Notre critique de The Insider, de Steven Soderbergh : retour de l’espion à l’anglaise

Il y a un traître. Cinq noms figurent sur la liste des suspects. Problème : sa femme en fait partie. George (Michael Fassbender) en a vu d’autres. Il appartient aux services secrets britanniques. Le couple qu’il forme avec Kathryn (Cate Blanchett) - elle est aussi agent secret - tient la route depuis des années. Ils se sont jurés fidélité et protection mutuelle, une gageure étant donné leur profession.

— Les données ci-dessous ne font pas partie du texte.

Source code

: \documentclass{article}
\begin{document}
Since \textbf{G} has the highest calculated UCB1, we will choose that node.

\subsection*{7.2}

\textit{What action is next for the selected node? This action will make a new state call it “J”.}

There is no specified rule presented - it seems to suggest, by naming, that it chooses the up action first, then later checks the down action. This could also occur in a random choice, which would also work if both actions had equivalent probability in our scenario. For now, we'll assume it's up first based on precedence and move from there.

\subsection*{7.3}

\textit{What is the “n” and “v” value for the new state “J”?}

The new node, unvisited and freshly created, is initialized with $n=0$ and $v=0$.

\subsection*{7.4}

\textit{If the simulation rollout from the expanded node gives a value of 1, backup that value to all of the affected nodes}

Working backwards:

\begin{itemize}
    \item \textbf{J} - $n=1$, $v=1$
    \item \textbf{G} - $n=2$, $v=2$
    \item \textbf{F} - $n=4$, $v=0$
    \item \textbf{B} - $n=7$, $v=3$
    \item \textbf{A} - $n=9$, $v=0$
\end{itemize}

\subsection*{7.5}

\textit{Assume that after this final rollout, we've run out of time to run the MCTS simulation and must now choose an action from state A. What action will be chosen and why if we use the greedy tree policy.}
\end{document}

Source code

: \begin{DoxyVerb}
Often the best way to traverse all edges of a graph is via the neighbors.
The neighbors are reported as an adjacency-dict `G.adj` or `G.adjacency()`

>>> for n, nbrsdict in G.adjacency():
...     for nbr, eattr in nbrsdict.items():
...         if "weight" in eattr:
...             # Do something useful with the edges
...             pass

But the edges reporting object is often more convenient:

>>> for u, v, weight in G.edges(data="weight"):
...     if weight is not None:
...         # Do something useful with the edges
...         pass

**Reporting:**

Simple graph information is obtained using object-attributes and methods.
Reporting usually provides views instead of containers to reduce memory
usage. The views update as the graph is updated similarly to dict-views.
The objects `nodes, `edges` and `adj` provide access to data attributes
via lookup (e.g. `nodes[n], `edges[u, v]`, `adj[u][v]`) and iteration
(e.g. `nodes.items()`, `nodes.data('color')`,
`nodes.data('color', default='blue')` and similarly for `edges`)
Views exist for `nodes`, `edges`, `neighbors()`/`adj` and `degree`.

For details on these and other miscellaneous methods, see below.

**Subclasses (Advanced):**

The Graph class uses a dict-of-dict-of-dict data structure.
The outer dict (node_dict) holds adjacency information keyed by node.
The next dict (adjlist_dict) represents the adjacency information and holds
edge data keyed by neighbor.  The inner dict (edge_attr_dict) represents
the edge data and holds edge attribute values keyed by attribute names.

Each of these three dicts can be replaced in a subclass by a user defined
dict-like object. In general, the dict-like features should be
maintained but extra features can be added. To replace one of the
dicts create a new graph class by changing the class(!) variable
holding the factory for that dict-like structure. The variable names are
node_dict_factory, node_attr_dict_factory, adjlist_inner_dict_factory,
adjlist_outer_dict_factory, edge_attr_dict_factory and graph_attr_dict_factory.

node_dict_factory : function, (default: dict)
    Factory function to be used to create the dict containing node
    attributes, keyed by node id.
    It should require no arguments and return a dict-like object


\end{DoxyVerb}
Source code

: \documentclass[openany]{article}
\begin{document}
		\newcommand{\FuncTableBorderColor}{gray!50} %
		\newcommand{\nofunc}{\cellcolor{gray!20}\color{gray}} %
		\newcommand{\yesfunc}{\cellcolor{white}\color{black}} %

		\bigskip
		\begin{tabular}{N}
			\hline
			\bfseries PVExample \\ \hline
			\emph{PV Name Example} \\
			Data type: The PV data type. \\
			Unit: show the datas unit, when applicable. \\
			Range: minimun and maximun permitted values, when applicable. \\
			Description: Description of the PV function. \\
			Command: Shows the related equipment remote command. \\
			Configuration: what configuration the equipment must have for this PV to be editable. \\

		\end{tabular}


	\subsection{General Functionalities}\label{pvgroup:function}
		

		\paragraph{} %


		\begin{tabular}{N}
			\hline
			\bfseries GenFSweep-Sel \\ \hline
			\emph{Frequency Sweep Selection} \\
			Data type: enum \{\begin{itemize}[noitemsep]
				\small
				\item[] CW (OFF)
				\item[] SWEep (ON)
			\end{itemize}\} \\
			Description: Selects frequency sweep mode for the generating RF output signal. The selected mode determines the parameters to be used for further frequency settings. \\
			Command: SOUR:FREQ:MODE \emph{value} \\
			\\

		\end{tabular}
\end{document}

Après une ouverture dans une discothèque qui rappelle Les Affranchis, George réunit ses collègues pour un dîner indien dans sa maison de Londres. Sa recette consiste à glisser du DZM5 dans le chana masala. Ce sérum de vérité mettra du piquant dans des plats déjà épicés. Le résultat ne se fait pas attendre. Les uns et les autres s’accusent de mensonge et d’adultère. Cela finira par un couteau planté dans la main de son voisin (Tom Burke, parfait sosie de Denis Ménochet).

Un flegme parfaitement britannique

Steven Soderbergh s’attaque au film d’espionnage avec un flegme parfaitement britannique. Dans The Insider, il joue avec les codes, s’amuse avec les références (revoilà Pierce Brosnan en chef des services, ayant troqué le smoking de James Bond contre d’impeccables costumes prince-de-galles : il faut le voir commander un poisson vivant dans un restaurant japonais, mets pourtant interdit au Royaume-Uni). L’avenir de la planète est en jeu. Elle risque d’exploser si des ennemis s’emparent du projet Severus. Ne nous demandez pas ce que cela recouvre au juste, la chose n’a guère d’importance. Elle est là comme le MacGuffin chez Hitchcock. Pour compliquer l’intrigue, un ticket de cinéma a été oublié dans une poubelle. Qui donc connaît le film d’horreur intitulé Dark Shadows ?

Cate Blanchett, impériale, en trench et bottes à talons, part en voyage sans indiquer sa destination à son époux. Pas besoin : il la surveille et découvrira qu’elle va à Zurich. La psychologue de l’agence se penche sur les problèmes de chacun. Les caméras, les satellites sont de la partie. Les Russes sont évidemment dans le collimateur. Il est question d’un compte offshore de 7 millions de livres, somme qui a de quoi allécher les âmes les plus vertueuses.

Menues trahisons

L’intrigue, signée David Koepp, auteur avec Soderbergh du calamiteux Presence sorti le mois dernier, est touffue. Une chatte n’y retrouverait pas ses petits. Steven Soderbergh, lui, retombe sur ses pieds. Il fait ça avec maestria, un plaisir contagieux, dans ces lumières chaudes et dorées qu’il utilisait dans Hors d’atteinte. Fassbender, glacial, col roulé et lunettes à épaisses montures, affiche une impassibilité à la Dirk Bogarde, levant à peine un sourcil devant ces coups en douce, ces menues trahisons. Le week-end, il va pêcher en barque sur un lac, fomentant de sombres projets en lançant sa ligne avec un geste de professionnel. Retors, sophistiqué, brillant, The Insider trompe son monde. Quel bonheur d’être ainsi baladé. On imagine une plongée dans l’univers du renseignement, entre le Carré et Slow Horses. Ça n’est pas ça du tout. Au fond, il s’agit d’une histoire d’amour. Il n’y a pas de mal à ça.